### [What is expected]
Print all the entries exactly.

* * * * * * *

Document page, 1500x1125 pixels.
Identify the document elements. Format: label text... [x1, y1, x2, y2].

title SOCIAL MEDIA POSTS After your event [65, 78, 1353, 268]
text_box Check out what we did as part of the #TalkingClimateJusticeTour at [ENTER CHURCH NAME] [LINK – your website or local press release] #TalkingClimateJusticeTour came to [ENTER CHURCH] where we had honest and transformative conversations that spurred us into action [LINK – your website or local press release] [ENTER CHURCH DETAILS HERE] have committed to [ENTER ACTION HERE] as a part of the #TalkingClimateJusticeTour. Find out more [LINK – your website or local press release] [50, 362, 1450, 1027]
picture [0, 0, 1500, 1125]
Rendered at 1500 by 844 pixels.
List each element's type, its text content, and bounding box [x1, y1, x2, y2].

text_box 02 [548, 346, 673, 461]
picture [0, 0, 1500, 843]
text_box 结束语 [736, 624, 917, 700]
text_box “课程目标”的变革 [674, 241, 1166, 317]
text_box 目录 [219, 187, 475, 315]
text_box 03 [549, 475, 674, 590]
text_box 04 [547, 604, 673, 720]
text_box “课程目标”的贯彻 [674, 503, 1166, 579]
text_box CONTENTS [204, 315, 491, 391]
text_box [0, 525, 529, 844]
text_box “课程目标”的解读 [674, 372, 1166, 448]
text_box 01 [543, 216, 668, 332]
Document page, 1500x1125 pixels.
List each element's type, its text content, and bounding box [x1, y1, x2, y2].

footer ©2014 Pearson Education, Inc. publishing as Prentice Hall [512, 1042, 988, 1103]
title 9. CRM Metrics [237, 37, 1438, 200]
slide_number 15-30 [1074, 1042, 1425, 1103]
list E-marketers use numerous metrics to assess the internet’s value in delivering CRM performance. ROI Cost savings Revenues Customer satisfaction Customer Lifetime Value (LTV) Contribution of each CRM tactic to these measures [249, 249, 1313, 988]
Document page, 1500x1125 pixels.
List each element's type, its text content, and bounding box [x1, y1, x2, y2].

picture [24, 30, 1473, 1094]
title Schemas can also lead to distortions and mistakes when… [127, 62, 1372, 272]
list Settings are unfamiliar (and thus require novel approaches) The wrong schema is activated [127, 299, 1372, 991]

* * * * * * *

### [Output]
Document page, 1500x1125 pixels.
Identify the document elements. Format: label text... [x1, y1, x2, y2].

title SOCIAL MEDIA POSTS After your event [65, 78, 1353, 268]
text_box Check out what we did as part of the #TalkingClimateJusticeTour at [ENTER CHURCH NAME] [LINK – your website or local press release] #TalkingClimateJusticeTour came to [ENTER CHURCH] where we had honest and transformative conversations that spurred us into action [LINK – your website or local press release] [ENTER CHURCH DETAILS HERE] have committed to [ENTER ACTION HERE] as a part of the #TalkingClimateJusticeTour. Find out more [LINK – your website or local press release] [50, 362, 1450, 1027]
picture [0, 0, 1500, 1125]
Rendered at 1500 by 844 pixels.
List each element's type, its text content, and bounding box [x1, y1, x2, y2].

text_box 02 [548, 346, 673, 461]
picture [0, 0, 1500, 843]
text_box 结束语 [736, 624, 917, 700]
text_box “课程目标”的变革 [674, 241, 1166, 317]
text_box 目录 [219, 187, 475, 315]
text_box 03 [549, 475, 674, 590]
text_box 04 [547, 604, 673, 720]
text_box “课程目标”的贯彻 [674, 503, 1166, 579]
text_box CONTENTS [204, 315, 491, 391]
text_box [0, 525, 529, 844]
text_box “课程目标”的解读 [674, 372, 1166, 448]
text_box 01 [543, 216, 668, 332]
Document page, 1500x1125 pixels.
List each element's type, its text content, and bounding box [x1, y1, x2, y2].

footer ©2014 Pearson Education, Inc. publishing as Prentice Hall [512, 1042, 988, 1103]
title 9. CRM Metrics [237, 37, 1438, 200]
slide_number 15-30 [1074, 1042, 1425, 1103]
list E-marketers use numerous metrics to assess the internet’s value in delivering CRM performance. ROI Cost savings Revenues Customer satisfaction Customer Lifetime Value (LTV) Contribution of each CRM tactic to these measures [249, 249, 1313, 988]
Document page, 1500x1125 pixels.
List each element's type, its text content, and bounding box [x1, y1, x2, y2].

picture [24, 30, 1473, 1094]
title Schemas can also lead to distortions and mistakes when… [127, 62, 1372, 272]
list Settings are unfamiliar (and thus require novel approaches) The wrong schema is activated [127, 299, 1372, 991]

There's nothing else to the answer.